Wcale tego nie żałuję. To znaczy, jestem pewien, że jako widz myślisz: „Och, co za idiota! Co za debil! Powinieneś postawić go na trzy lub cztery i wziąć 100 000 dolarów”. Ale chodzi mi o to, że kiedy grasz w taką grę, wszystko, co możesz zrobić, to polegać w tej chwili na swoim instynkcie, a ja to zrobiłem. I cokolwiek się stanie, jakakolwiek jest analiza ludzi, pogodziłem się z tym.

SC: Kiedy oceniałem wszystkich, początkowo przeszedłem do ocen i powiedziałem: „Wiesz co? Zagram to mądrze”. Chcę zastanowić się, kim są wszyscy inni na górze, żebym mógł umieścić ich na dole. To był mój pierwotny plan. Ale potem, w połowie moich ocen i tego, jak je umieściłem, pomyślałem: „Wiesz co? Pieprz to. Nie chciałem tego robić po prostu grając w tę grę. 100 000 dolarów jest absolutnie niesamowite. I nie wierzę zbytnio w religię ani w tego typu rzeczy, ale czuję, że to, co jest dla ciebie, będzie dla ciebie. Wszechświat działa na wiele sposobów. Poczułem w sercu, że jeśli wygram, wygram. Nie byłam tak bardzo taktyczna, jak chodziłam ze swoimi związkami i powiązaniami oraz jak czułam moje serce.

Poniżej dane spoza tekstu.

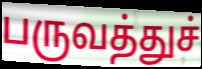
பருவத்துச்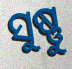
ସୁଷ୍ଣୁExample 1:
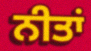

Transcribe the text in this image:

ਨੀਤਾਂ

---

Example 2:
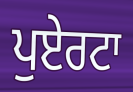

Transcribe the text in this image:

ਪੁਏਰਟਾ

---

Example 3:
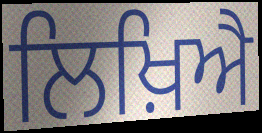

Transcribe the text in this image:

ਲਿਖ਼ਿਐ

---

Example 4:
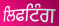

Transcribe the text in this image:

ਲਿਫਟਿੰਗ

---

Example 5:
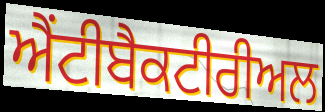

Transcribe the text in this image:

ਐਂਟੀਬੈਕਟੀਰੀਅਲ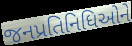
જનપ્રતિનિધિઓને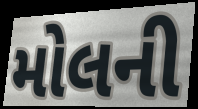
મોલની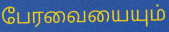
பேரவையையும்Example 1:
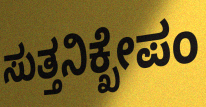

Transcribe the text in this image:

ಸುತ್ತನಿಕ್ಖೇಪಂ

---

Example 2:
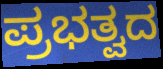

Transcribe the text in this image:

ಪ್ರಭತ್ವದ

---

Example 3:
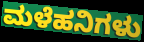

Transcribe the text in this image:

ಮಳೆಹನಿಗಳು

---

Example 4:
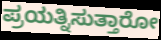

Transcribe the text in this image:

ಪ್ರಯತ್ನಿಸುತ್ತಾರೋ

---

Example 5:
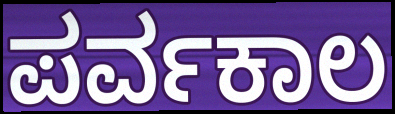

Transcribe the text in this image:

ಪರ್ವಕಾಲ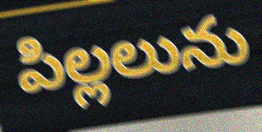
పిల్లలునుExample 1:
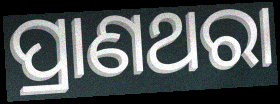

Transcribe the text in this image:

ପ୍ରାଣଥରା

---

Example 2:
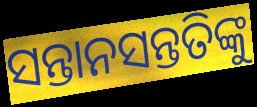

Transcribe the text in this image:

ସନ୍ତାନସନ୍ତତିଙ୍କୁ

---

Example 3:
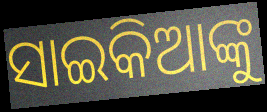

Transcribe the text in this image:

ସାଇକିଆଙ୍କୁ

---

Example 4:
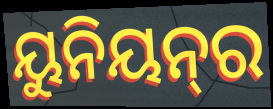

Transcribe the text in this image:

ୟୁନିୟନ୍‌ର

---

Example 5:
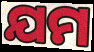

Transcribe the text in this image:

ଯମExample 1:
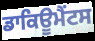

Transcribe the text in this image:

ਡਾਕਿਊਮੈਂਟਸ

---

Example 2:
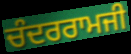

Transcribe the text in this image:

ਚੰਦਰਰਾਮਜੀ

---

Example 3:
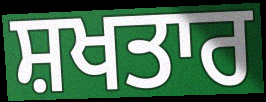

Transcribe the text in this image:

ਸ਼ਖਤਾਰ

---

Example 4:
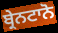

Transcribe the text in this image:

ਬ੍ਰੇਨਟਾਨੋ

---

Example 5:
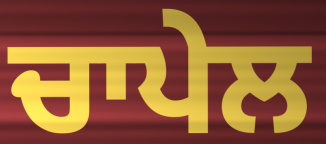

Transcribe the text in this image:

ਚਾਪੇਲ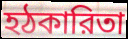
হঠকারিতাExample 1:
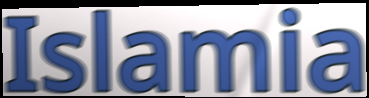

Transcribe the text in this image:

17: Z jakimi członkami obsady utrzymywałeś kontakt?

SG: Mamy czat na Instagramie, ale będę spędzał czas z nimi wszystkimi do końca życia. Kocham ich wszystkich. To gra na koniec dnia. Nie mam nic prócz miłości do nich wszystkich.

SC: Jedyni ludzie, ja naprawdę Rozmawiam poza programem, a ponieważ jest Karyn, rozmawiam z Karyn każdego dnia, a także rozmawiam z Joeyem i Mirandą. Rozmawiam z Chrisem. Ale to naprawdę to. To jedyni ludzie, z którymi mam naprawdę kontakt.

Joey, Miranda i Karyn przyjadą do mnie w pierwszym tygodniu lutego. Więc wszyscy będą w Miami. Ustawię trochę rzeczy dla nas wszystkich, żeby wyjść i zrobić kilka fajnych imprez. Może jacht. Próbuję zaaranżować pewne rzeczy, żeby ich też zaskoczyć, bo nie wydaje mi się, żeby to był ich styl życia. Myślę, że Antonio i Bill też mogą przyjść, ale jeszcze nie kupili biletów. Jestem tak podekscytowany ich przybyciem!